> **QUESTIONS**:
(a) Output the passage from the text about the U.N. small arms program between "The PoA’s problems" and "any such assessments.", inclusive.
(b) Write the next part of the text about the U.N. small arms program, picking up after its final sentence.

In 2001, the United Nations created the Programme of Action to Prevent, Combat, and Eradicate the Illicit Trade in Small Arms and Light Weapons in All Its Aspects (PoA). The PoA is not a treaty; rather, it is a political mechanism for encouraging voluntary cooperation.
On June 6–10, the Sixth Biennial Meeting of States (BMS6) under the PoA will be held in New York City. BMS6 purportedly will focus on issues raised at the Second Meeting of Governmental Experts (MGE2) under the PoA, which was held on June 1–5, 2015, and summarized in the “Chair’s Summary” released on June 17, 2015.
The PoA is a useless process that has achieved nothing of value and appears unlikely ever to do so. The only reason for the U.S. to participate in it is to prevent bad outcomes. If BMS6 does indeed focus on the issues raised at MGE2, the U.S. will have to work hard to keep the bad ideas raised in 2015 from becoming part of the U.N.’s PoA agenda in 2016.
Uselessness of the PoA
Both supporters and critics of the PoA agree that it has achieved nothing. A 2014 assessment by nominal PoA supporters, “Firing Blanks: The Growing Irrelevance of the U.N. Small Arms Process,” condemns it for focusing on “peripheral issues.”
The PoA’s problems are inherent both in the process and in the broader structure of the U.N. In theory, nations are politically committed to submitting biennial reports on their implementation of the PoA, but in practice, reporting has steadily declined. Moreover, while the annual meetings on the PoA in theory offer an opportunity to assess whether nations are living up to their commitments under the PoA, in practice, they are almost completely devoid of any such assessments.

Source records:
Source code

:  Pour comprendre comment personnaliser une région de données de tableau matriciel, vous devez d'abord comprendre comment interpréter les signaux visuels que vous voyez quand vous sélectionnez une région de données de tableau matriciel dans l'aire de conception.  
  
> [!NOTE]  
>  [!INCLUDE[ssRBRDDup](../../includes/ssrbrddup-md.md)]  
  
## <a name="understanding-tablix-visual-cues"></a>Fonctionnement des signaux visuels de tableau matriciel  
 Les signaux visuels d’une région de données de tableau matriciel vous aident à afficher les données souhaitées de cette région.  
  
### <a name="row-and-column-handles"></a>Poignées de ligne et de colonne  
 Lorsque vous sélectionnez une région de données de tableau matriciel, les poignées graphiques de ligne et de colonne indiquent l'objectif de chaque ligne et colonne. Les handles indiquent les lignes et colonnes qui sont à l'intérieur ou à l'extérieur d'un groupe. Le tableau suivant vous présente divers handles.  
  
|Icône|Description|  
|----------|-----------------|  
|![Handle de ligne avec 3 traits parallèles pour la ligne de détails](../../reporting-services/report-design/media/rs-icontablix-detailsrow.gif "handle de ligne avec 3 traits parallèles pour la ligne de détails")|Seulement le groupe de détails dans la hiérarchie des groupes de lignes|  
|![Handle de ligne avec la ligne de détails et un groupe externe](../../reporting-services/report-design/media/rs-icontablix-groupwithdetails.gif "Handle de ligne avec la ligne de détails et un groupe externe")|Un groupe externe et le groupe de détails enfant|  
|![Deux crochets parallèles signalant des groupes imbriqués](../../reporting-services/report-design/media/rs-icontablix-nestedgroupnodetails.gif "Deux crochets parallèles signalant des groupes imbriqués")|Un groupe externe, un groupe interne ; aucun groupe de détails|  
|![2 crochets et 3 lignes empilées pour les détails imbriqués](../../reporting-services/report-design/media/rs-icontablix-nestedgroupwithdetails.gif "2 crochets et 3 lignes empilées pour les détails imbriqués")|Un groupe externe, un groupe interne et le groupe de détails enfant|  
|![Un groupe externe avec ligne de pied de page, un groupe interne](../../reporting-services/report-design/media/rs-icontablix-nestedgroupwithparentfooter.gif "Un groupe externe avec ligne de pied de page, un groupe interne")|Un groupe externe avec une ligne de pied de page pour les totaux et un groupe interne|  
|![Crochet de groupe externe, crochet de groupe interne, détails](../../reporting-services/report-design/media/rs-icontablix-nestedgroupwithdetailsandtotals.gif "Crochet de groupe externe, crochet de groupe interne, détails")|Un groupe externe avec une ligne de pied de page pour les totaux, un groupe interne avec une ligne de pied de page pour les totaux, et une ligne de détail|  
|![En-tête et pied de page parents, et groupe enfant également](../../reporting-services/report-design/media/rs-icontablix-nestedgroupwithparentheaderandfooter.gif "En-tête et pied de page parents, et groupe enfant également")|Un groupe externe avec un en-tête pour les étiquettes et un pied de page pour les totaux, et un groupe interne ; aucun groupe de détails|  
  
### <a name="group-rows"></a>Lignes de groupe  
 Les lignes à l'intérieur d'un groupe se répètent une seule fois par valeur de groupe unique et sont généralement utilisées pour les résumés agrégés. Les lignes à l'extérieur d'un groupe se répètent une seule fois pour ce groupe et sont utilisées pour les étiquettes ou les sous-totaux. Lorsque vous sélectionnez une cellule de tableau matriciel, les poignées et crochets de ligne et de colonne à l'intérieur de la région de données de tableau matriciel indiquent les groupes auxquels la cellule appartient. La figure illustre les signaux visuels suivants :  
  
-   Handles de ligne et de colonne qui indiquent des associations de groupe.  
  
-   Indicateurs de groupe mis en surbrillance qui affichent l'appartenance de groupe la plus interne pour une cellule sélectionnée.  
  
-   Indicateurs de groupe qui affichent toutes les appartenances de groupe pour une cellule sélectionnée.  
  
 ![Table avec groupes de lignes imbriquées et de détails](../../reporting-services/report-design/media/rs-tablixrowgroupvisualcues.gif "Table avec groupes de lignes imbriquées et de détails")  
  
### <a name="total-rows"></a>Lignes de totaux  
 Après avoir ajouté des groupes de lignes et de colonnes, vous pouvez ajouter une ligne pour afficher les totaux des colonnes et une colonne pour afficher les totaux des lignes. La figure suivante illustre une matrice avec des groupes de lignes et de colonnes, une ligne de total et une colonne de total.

> **TASK-BY-TASK OUTPUTS**:
(a)
The PoA’s problems are inherent both in the process and in the broader structure of the U.N. In theory, nations are politically committed to submitting biennial reports on their implementation of the PoA, but in practice, reporting has steadily declined. Moreover, while the annual meetings on the PoA in theory offer an opportunity to assess whether nations are living up to their commitments under the PoA, in practice, they are almost completely devoid of any such assessments.

(b)
Serious assessments are lacking because an honest process would have to acknowledge that many U.N. member nations are unable or unwilling to live up to the commitments they have made under the PoA. Thus, the PoA is a box-checking exercise in which, even for supporters, submitting a report is all that matters—and even that does not matter much. No one examines whether these reports are accurate, meaningful, or relevant to events on the ground. In practice, this suits many U.N. member states perfectly: They get credit for participating in a process that has no genuine substance while the PoA remains safely focused on peripheral issues.
Because most of the diplomats who attend the PoA are not experts, they may be unaware that they are not talking about serious concerns. This lack of expertise makes them vulnerable to manipulation by activists, but it also gives the U.S., which does bring genuine experts to the PoA, an important advantage. Unfortunately, however, institutionalization of the PoA has made it harder, not easier, to address the genuine issues surrounding the illicit arms trade because it has given its participants an easy out: They can always claim that they support the PoA.
MGE2 “Chair’s Summary”
MGE2’s agenda focused on polymer firearms (so-called plastic guns); modular firearms (guns with interchangeable parts); 3-D printed firearms; and calls from some U.N. member nations for increased foreign aid. These four subjects are supposedly central to controlling the illicit arms trade, though in reality, they are only peripheral to it.
The “Chair’s Summary” of MGE2 dealt at length with two of these subjects. At China’s urging, it calls for consideration of “strengthening 3D printing regulations in the context of 3D weapon printing,” for “ensuring export licenses [are] in place for 3D printers,” for highlighting “the need to pay attention to the resale of such printers,” and for “strengthening controls over 3D printing technology.” This would radically expand government control of a rapidly growing and widely used technology.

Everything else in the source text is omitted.